El PSE, por su parte, fue el gran perdedor de la noche, que bajó casi a la mitad de los asientos que tenía, bajando de los 16 a solamente 9. El PP, en cambio, celebró sus 9 escaños como si de los vencedores de los comicios se trataran. Al parecer, pensaban que los años de gobierno popular le afectarían en mayor medida, además de que en las encuestas aparecían más abajo. Y C’s, pues eso, como dice el meme, ceroscaños.

Ante este panorama, parece más que evidente que el PNV se juntará con el PSE. Los de Urkullu y Ortuzar ya han dado muestras (y declaraciones) de que los tiros irán en esa dirección. Y es lógico por dos motivos. El primero, porque es el pacto natural que está presente en todos los niveles de las instituciones vascas de la CAV. Y segundo, porque los escaños les dan para la mayoría absoluta.

Pero más allá de posibles pactos de gobierno (que pueden darse o no), la forma de elegir el lehendakari permite esquivar situaciones de bloqueo como el de Madrid. En Gasteiz, no se plantea solo una candidata y hay que decir que sí o que no a esa persona. En el Parlamento Vasco se presentan dos candidatas y se elige entre ellas o la abstención. De hecho, la pasada legislatura, Urkullu se proclamó lehendakari con solo 27 votos a favor en un Parlamento de 75 personas. Por tanto, la candidatura jeltzale no corre peligro.

Pero dejando a lado la candidatura, lo que queda claro es que si el PNV y PSE se ponen de acuerdo en una dirección, los 38 votos le darán la razón ante todas. O quizá no. Porque el último escaño de Bizkaia, que se disputó entre PNV y EH Bildu, está todavía en vilo, a falta de los votos del extranjero. El margen el domingo por la noche estaba a favor del PNV en menos de cien votos, y la revisión de todos los actas y esos votos todavía sin contar, pueden cambiar la balanza hacia EH Bildu, que al aspirar a su quinto asiento y el PNV a duodécimo, le costará menos votos darle la vuelta a la situación.

ctecvbfwaaaeey8Esta situación donde EH Bildu consiga su escaño número 18 y el PNV se quede con 28, no cambiaría gran cosa, pero sí obligaría que PNV-PSE deban necesitar al menos el voto del PP para alcanzar esa cifra de los 38. Ante esta situación, el planteamiento de EH Bildu debería ser la de polarizar el Parlamento entre políticas antisociales del gobierno de Urkullu y su sequito neoliberal y propuestas sociales para que la ciudadanía de la CAV viva mejor. Se da por hecho que si esta situación se da, Elkarrekin Podemos se alinearía junto a EH Bildu en lo social.

Entradas guardadas:
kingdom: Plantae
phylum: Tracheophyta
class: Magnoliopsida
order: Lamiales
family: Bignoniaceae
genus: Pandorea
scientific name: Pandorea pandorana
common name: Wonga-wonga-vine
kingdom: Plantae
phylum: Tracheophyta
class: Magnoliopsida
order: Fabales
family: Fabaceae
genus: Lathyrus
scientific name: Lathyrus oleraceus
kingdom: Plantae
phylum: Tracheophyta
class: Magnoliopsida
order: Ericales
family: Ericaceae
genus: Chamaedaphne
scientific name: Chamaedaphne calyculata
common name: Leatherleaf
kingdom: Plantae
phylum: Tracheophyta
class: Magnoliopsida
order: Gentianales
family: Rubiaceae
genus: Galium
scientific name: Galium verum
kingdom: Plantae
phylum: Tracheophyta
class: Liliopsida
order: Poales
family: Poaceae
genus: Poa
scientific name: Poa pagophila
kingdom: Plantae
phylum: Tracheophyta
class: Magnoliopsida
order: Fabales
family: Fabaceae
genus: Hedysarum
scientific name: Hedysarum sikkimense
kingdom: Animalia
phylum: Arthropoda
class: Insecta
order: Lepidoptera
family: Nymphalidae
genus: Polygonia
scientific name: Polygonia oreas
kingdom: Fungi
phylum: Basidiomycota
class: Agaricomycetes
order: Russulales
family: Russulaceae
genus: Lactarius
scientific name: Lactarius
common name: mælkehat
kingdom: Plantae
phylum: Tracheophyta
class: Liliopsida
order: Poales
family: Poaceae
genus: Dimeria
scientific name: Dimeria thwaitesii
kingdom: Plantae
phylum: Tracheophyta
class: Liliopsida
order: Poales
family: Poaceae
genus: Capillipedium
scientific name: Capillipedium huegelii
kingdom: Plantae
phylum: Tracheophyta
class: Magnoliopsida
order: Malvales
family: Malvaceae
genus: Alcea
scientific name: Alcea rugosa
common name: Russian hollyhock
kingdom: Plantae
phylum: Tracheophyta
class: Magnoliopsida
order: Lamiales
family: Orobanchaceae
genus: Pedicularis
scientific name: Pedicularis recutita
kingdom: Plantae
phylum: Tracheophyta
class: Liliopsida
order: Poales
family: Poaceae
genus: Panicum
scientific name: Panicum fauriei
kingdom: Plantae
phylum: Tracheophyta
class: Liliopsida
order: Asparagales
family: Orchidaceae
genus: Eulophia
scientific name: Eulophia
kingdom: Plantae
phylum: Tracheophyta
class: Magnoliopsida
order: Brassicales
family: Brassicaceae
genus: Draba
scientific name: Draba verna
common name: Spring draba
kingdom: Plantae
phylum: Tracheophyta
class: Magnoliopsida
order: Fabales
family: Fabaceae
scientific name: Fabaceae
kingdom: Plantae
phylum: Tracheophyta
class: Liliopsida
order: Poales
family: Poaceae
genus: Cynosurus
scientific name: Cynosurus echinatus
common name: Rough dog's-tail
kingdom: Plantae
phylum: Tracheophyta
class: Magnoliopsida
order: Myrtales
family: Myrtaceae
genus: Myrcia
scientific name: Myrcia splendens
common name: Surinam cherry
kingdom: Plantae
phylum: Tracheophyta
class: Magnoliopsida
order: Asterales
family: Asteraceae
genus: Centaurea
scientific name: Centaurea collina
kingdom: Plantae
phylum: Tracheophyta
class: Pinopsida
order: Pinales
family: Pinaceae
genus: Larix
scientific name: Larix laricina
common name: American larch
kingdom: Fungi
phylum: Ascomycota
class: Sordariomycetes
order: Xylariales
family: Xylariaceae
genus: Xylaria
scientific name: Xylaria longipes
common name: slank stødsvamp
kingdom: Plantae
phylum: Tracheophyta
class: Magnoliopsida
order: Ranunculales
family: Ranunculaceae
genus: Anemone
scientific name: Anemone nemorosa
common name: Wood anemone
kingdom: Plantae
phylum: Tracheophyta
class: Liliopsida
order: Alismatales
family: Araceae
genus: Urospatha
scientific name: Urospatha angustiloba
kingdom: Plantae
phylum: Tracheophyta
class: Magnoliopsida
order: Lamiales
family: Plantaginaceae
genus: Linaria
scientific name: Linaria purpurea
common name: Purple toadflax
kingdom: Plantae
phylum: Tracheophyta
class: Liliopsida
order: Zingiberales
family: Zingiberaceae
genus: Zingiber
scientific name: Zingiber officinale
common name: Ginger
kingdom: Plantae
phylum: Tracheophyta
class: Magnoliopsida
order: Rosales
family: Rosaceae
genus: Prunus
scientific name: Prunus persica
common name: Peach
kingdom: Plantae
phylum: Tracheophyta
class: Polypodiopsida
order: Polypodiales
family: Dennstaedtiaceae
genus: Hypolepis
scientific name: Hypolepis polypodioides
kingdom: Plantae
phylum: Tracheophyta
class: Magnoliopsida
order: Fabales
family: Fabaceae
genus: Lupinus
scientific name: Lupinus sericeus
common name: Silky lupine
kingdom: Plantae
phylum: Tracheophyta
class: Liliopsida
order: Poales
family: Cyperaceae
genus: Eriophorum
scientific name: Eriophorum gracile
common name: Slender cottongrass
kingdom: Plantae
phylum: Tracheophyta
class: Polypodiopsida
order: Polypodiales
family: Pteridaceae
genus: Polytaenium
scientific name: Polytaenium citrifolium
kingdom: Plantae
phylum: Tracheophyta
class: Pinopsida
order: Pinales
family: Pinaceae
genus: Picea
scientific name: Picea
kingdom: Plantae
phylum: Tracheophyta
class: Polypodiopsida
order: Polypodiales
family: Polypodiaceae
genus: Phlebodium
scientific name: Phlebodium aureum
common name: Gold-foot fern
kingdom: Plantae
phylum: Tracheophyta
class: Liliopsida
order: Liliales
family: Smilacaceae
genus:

TAREA ASIGNADA: Actualice el texto sobre las elecciones vascas desde "Pero más allá" hasta "no corre peligro.", ambos incluidos, y sustituya "Gasteiz" por "Vitoria-Gasteiz".

SOLUCIÓN DEL EJERCICIO:
Pero más allá de posibles pactos de gobierno (que pueden darse o no), la forma de elegir el lehendakari permite esquivar situaciones de bloqueo como el de Madrid. En Vitoria-Gasteiz, no se plantea solo una candidata y hay que decir que sí o que no a esa persona. En el Parlamento Vasco se presentan dos candidatas y se elige entre ellas o la abstención. De hecho, la pasada legislatura, Urkullu se proclamó lehendakari con solo 27 votos a favor en un Parlamento de 75 personas. Por tanto, la candidatura jeltzale no corre peligro.